ConstructSource pattern that divergesWhy
Heading attribute, quoted value# H {title="hello world"}pulldown-cmark 0.13's heading-attribute parser splits the trailer on whitespace and ignores "…" quoting. Pulldown surfaces two attrs (title="hello, world") instead of one. mdformat-mkdocs (python-markdown's attr_list) handles the quoted form correctly. Tracked upstream; will resolve when pulldown lands the fix.

The parity test refuses to silently accept new divergences: any byte-for-byte mismatch fails the test and forces a deliberate add to this table (with a rationale and an upstream pointer) or a fix in mdwright's emit path.

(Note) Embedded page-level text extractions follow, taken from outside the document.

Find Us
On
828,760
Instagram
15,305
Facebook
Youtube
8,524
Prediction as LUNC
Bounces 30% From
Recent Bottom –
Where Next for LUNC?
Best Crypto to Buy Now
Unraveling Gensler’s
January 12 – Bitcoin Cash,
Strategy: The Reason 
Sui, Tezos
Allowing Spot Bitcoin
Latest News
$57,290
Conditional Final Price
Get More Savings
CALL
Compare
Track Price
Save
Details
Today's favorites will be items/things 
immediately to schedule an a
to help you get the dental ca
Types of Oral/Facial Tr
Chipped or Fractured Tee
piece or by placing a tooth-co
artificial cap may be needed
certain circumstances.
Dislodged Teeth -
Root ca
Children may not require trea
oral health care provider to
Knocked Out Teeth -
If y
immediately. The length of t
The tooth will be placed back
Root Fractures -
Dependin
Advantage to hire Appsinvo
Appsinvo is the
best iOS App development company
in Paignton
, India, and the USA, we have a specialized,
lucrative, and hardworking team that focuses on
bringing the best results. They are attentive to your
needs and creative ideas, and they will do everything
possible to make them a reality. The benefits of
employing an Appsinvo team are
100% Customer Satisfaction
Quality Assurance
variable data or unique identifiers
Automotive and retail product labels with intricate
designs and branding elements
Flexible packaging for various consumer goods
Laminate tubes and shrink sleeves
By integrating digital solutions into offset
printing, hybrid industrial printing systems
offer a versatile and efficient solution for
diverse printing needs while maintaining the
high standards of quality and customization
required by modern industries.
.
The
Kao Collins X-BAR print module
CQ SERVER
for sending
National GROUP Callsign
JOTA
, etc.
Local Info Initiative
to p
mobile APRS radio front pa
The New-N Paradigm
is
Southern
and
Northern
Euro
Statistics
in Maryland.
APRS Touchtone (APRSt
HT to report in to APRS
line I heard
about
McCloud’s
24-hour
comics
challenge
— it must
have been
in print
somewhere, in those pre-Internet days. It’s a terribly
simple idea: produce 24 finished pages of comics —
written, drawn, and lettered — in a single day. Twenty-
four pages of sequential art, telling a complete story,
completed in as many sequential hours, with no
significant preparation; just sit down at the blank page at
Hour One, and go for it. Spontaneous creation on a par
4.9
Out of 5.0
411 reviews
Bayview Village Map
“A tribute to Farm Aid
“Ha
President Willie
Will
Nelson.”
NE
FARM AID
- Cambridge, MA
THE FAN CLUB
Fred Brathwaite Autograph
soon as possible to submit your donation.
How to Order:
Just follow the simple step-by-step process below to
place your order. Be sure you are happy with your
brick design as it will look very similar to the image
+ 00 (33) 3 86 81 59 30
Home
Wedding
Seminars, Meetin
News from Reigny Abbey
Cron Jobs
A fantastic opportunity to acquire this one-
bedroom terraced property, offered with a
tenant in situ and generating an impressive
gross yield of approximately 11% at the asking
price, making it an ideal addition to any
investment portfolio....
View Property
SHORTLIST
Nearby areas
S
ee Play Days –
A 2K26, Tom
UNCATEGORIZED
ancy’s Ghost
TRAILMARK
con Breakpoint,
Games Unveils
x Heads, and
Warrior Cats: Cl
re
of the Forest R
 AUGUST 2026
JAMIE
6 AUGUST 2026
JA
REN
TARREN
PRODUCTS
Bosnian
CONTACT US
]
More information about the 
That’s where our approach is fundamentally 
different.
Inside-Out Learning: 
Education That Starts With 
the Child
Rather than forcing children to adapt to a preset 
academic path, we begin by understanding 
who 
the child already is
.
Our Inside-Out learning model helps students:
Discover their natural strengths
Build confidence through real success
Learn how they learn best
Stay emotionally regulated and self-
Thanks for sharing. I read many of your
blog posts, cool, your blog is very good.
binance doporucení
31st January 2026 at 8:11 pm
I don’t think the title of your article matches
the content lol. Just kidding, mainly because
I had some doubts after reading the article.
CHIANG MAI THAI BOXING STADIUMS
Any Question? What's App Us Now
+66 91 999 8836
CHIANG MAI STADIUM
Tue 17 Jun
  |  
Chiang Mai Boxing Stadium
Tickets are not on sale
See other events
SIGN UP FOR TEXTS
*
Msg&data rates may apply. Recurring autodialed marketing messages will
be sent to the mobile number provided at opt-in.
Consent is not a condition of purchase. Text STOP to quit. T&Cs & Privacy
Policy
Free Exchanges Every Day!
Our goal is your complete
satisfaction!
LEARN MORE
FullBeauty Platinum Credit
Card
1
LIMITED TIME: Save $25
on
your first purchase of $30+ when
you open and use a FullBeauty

MyST + Pandoc directive parity

mdwright preserves MyST directive containers, Pandoc fenced divs, inline roles, MyST substitutions, Pandoc inline attribute spans, and MyST % line comments byte-verbatim. See MyST + Pandoc directives for the full scope. The bar is idempotence-on-mode, not byte-equal round-trip with mdformat-mkdocs: mdformat-mkdocs does not implement these constructs at all, so there is no upstream reference to diff against. The vendored jupyter-book demo at crates/mdwright/tests/external/jupyter_book_minimal/ plus the per-construct regressions at crates/mdwright/tests/regressions/{directive_*,inline_role_*,myst_*}.in are the safety net.

ConstructSource pattern that divergesWhy
Malformed :::{name} sourceBare :::{warning} Experimental with no closerPulldown parses the opener as part of a definition-list or paragraph; mdwright's directive overlay matches on byte-range overlap and emits the union of the tree-node range and the directive region, so the bytes survive, but the surrounding misclassified bytes flow through pulldown's normal path. Fix the source by closing the directive.

How to read the live numbers

cargo test --release --test gfm_spec gfm_spec_coverage -- --nocapture

prints, at the top of its output:

gfm spec coverage:
  total cases:        <n>
  fully matching:     <n>
  intentional dev:    <n>
  tracked regression: <n>
  unexpected:         <n>

These are the source of truth; the table above is a snapshot for the release notes.

Updating the snapshot

After a deliberate fix (or an accepted editorial deviation):

# A fix that removes (case, kind) entries from snapshot.txt:
MDWRIGHT_UPDATE_SNAPSHOT=1 cargo test --release --test gfm_spec gfm_spec_snapshot

# An editorial deviation: add a row to crates/mdwright/tests/gfm-spec/allowlist.toml
# *before* regenerating the snapshot, then run the same command.

The snapshot test fails on any drift; CI will not silently accept a regression that happens to look like an improvement, and an improvement that isn't reflected in the snapshot fails just as loudly.